* _Required work_
a) Translate this sentence from the news report on the Melcom building collapse into Spanish: "The six storey building completely collapsed at about 9:30am on Wednesday November 7, 2012 trapping dozens of workers, shoppers and passersby."
b) Pick up the news report on the Melcom building collapse after its last sentence and carry it on.

* _Source text_
-- START --

General News of Thursday, 8 November 2012

Source: Adomonline

Bureaucracy, probable cause of Melcom disaster – Kwabena Agyepong

A senior engineer and former government official has identified the ‘unnecessary’ bureaucracy in Ghana’s offices, especially at the permit granting offices as a major possible contributing factor for the collapse of the huge structure that used to house the Achimota branch of leading retail chain Melcom yesterday.

The six storey building completely collapsed at about 9:30am on Wednesday November 7, 2012 trapping dozens of workers, shoppers and passersby. As at 11:30 am on Thursday, over 50 victims had been rescued, with at least 5 more confirmed dead by emergency services workers who rushed to the scene and worked overnight. Rescue workers are still toiling to rescue any more survivors, with emergency rescuers also on their way from Israel with specialised equipment.

Preliminary reports by structural and other engineers have questioned the structural integrity of the now collapsed building, with particular emphasis on the lack of iron rods in the beams and supports, as well as the overall quality of construction.

-- END --

* _Items_
-- START --

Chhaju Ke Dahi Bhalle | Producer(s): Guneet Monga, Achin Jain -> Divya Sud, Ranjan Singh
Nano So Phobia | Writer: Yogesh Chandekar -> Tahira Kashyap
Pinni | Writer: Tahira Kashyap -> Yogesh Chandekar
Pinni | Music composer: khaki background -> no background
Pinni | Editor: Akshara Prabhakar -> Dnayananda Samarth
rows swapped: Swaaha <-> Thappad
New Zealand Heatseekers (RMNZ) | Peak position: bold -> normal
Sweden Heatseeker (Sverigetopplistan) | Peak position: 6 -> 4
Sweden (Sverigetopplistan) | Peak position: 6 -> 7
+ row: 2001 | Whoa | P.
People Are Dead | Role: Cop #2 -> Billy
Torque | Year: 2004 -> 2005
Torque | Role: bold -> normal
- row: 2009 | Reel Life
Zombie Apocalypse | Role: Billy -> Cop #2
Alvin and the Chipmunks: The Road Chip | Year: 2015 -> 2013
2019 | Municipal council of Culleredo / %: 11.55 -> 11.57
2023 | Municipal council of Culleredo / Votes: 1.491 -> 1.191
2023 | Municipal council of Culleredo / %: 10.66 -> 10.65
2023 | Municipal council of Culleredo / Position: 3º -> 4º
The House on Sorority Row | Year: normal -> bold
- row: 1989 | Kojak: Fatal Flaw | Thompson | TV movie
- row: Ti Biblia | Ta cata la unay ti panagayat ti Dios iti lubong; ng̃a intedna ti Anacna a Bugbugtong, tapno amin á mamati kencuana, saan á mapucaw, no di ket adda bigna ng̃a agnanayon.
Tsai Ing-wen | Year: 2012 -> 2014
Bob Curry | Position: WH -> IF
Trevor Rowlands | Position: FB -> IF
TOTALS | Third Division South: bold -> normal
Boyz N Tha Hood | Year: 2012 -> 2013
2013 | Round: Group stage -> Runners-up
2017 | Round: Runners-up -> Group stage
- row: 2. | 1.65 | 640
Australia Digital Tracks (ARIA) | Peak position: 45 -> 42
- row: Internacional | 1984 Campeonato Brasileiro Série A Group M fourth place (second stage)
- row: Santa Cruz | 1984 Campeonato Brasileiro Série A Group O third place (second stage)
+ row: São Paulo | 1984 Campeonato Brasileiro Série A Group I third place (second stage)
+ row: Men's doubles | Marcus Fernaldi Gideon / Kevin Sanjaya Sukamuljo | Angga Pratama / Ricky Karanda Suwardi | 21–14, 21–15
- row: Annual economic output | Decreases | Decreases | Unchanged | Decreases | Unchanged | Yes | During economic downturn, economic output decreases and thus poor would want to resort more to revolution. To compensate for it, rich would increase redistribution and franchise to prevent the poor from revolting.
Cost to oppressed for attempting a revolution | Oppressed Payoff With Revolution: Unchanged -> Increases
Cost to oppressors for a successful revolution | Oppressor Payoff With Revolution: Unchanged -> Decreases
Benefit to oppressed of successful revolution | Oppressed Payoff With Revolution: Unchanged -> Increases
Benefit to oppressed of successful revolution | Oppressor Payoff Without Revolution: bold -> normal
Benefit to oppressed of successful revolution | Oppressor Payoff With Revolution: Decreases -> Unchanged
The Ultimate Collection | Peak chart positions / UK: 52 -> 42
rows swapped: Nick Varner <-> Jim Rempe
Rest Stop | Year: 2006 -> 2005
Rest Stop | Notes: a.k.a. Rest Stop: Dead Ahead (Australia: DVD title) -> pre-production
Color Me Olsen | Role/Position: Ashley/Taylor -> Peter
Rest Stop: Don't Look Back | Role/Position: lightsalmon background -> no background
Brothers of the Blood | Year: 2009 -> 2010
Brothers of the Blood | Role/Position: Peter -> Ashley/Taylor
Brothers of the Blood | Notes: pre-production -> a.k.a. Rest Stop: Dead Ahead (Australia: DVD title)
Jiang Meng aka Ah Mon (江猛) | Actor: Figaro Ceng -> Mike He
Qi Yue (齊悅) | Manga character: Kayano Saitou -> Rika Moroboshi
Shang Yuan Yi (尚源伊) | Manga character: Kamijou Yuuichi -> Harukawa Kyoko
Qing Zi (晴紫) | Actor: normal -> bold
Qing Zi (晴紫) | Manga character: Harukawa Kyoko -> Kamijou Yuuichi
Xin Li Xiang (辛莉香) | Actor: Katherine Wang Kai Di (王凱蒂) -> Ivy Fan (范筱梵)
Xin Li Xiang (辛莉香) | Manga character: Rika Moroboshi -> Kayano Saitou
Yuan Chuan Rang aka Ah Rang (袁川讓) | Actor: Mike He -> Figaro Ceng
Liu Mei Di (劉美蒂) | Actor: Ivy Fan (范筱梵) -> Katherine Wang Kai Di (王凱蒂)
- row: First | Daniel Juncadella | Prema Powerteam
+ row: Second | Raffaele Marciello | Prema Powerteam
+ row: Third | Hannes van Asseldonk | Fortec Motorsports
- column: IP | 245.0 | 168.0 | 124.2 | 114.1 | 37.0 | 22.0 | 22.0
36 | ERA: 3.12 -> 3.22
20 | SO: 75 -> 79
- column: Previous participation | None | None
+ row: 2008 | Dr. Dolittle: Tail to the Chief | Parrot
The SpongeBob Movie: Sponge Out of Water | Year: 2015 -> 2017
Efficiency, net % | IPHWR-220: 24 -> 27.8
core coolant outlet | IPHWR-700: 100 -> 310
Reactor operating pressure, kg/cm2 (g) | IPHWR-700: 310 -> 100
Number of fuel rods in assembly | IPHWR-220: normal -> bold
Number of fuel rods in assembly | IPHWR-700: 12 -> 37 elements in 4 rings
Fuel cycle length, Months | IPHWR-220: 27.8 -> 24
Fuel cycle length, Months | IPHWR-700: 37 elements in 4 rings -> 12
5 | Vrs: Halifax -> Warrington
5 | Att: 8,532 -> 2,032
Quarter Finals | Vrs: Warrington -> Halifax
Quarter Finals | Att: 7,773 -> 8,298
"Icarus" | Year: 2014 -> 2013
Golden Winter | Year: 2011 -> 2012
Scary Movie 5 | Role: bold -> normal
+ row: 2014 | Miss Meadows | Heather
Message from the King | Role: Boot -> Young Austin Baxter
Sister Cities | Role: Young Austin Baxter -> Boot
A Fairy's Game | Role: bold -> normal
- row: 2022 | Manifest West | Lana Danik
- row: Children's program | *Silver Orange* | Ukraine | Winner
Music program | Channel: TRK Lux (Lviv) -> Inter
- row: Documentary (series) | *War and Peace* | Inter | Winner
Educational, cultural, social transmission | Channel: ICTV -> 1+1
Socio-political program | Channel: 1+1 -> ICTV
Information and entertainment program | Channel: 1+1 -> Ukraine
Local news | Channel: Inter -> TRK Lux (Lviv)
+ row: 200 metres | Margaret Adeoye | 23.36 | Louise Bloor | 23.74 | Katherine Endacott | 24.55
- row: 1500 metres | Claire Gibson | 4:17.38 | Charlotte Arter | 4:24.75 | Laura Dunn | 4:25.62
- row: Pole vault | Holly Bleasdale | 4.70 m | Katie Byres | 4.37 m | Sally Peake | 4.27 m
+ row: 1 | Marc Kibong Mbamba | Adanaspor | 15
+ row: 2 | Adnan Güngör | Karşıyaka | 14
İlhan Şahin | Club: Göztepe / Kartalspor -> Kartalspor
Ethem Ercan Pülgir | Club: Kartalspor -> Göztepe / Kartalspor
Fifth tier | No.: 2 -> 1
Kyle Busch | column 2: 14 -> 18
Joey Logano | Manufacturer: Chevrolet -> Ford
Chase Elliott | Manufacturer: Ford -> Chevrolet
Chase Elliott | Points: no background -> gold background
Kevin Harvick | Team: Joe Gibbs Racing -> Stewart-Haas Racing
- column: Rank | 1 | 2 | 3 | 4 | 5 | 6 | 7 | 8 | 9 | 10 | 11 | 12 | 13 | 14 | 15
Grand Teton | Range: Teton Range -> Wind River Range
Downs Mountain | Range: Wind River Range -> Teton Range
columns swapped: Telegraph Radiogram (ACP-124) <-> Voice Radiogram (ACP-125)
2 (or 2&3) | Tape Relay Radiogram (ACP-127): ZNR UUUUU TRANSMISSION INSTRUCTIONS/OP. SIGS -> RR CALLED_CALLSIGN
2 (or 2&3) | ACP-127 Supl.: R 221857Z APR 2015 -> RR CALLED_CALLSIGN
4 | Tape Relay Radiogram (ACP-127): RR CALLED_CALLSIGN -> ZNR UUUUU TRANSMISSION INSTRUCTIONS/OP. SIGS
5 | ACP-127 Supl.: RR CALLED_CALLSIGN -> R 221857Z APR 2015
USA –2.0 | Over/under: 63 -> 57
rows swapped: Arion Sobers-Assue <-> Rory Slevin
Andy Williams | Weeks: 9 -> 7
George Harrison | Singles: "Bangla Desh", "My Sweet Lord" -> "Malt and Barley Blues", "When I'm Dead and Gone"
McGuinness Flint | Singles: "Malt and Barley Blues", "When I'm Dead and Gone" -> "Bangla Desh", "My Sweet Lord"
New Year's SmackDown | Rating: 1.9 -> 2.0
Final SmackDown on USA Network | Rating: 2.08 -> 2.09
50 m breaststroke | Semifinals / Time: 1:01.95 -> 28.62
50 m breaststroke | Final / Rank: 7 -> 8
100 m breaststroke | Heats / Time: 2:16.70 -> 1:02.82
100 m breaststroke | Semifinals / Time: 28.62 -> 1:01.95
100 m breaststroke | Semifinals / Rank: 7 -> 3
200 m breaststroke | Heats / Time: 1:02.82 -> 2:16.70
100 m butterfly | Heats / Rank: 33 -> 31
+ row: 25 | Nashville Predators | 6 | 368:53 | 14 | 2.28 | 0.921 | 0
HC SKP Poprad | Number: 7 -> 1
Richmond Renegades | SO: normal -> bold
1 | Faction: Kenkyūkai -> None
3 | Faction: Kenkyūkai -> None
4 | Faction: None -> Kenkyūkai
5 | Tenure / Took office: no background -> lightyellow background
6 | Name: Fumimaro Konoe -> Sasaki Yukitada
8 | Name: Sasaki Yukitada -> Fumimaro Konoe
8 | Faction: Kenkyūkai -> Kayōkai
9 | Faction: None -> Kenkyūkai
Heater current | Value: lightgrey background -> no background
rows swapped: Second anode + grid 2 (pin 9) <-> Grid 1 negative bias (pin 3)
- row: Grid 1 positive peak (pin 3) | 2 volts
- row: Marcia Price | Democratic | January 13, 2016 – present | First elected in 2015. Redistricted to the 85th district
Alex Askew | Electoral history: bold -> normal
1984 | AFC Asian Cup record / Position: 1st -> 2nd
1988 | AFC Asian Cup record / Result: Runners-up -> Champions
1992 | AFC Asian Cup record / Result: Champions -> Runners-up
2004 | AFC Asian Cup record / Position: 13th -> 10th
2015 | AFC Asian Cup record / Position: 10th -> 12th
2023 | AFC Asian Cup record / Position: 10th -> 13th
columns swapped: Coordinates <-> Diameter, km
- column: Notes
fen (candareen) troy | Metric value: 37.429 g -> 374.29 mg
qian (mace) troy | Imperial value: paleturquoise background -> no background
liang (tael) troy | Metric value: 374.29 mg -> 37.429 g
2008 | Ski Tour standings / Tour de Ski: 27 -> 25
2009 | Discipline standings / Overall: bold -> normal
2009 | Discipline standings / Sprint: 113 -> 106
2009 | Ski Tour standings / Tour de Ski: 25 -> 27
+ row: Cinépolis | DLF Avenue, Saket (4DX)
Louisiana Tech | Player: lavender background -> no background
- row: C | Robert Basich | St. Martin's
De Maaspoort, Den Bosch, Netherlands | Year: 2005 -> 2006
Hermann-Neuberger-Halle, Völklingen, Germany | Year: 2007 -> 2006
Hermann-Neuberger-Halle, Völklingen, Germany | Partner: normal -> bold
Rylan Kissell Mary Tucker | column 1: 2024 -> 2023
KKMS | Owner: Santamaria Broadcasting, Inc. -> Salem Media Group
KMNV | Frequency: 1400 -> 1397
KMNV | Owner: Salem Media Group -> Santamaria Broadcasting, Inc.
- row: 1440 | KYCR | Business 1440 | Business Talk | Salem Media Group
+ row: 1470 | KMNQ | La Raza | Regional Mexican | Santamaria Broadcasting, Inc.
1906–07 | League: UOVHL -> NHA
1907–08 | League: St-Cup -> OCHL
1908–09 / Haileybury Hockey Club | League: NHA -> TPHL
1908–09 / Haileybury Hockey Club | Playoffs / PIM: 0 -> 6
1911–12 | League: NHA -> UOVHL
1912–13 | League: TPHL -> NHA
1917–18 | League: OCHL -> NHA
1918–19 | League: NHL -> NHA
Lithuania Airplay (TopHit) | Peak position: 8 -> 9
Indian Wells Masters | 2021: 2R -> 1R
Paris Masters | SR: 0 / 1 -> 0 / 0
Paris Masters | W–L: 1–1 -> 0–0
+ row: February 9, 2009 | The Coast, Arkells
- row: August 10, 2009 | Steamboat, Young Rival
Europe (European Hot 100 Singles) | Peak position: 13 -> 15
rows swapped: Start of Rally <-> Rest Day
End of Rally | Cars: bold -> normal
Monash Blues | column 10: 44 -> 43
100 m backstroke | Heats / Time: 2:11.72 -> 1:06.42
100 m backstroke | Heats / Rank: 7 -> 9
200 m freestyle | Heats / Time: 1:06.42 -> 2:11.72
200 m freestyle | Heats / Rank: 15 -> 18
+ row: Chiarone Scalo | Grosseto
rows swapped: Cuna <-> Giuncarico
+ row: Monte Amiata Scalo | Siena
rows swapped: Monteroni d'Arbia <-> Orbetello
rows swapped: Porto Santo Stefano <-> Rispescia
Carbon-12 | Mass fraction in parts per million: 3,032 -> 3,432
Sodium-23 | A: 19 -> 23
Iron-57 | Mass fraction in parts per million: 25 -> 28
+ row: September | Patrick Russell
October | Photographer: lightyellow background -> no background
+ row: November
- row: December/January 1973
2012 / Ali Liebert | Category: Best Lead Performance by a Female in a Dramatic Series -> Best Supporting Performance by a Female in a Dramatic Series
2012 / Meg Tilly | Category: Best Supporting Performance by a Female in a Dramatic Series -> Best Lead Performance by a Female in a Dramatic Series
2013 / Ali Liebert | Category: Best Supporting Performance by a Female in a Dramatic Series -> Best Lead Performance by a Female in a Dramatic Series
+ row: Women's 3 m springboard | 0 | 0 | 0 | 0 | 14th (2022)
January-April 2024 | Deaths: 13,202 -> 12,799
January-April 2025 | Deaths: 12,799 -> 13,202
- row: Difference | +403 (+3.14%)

-- END --

* _Responses to the exercise_
a) El edificio de seis pisos se derrumbó por completo alrededor de las 9:30 a. m. del miércoles 7 de noviembre de 2012, atrapando a decenas de trabajadores, compradores y transeúntes.

b)
Former Presidential Spokesperson Kwabena Agyei Agyapong, who was speaking on Adom FM’s Dwaso Nsem morning show on Thursday November 8, 2012 believes many builders and contractors, frustrated by the months of red tape that tends to accompany the search for a simple approval or otherwise of building plans and permits, have resorted to short cuts and at times completely ignore laid down safety measures.

He is therefore calling for an “urgent streamlining of physical planning and building regulations”, as well as an examination of the competences of the officials charged with issuing permits and approvals especially at the district, municipal and metropolitan level.

“I know estate developers would be ready to seek appropriate approval, but the bureaucratic processes, which could take months, force them to cut corners,” he complained, adding that even when approvals have been given the relevant officials fail to enforce the necessary regulations to ensure the right things are done.

Expressing worry about the comments being made about the disaster by various government officials, Mr Agyepong doubted that even the Accra Metropolitan Assembly, perhaps the most important local government authority in the country, has comprehensive knowledge about spatial developments within its jurisdiction, and a forward looking plan for the future.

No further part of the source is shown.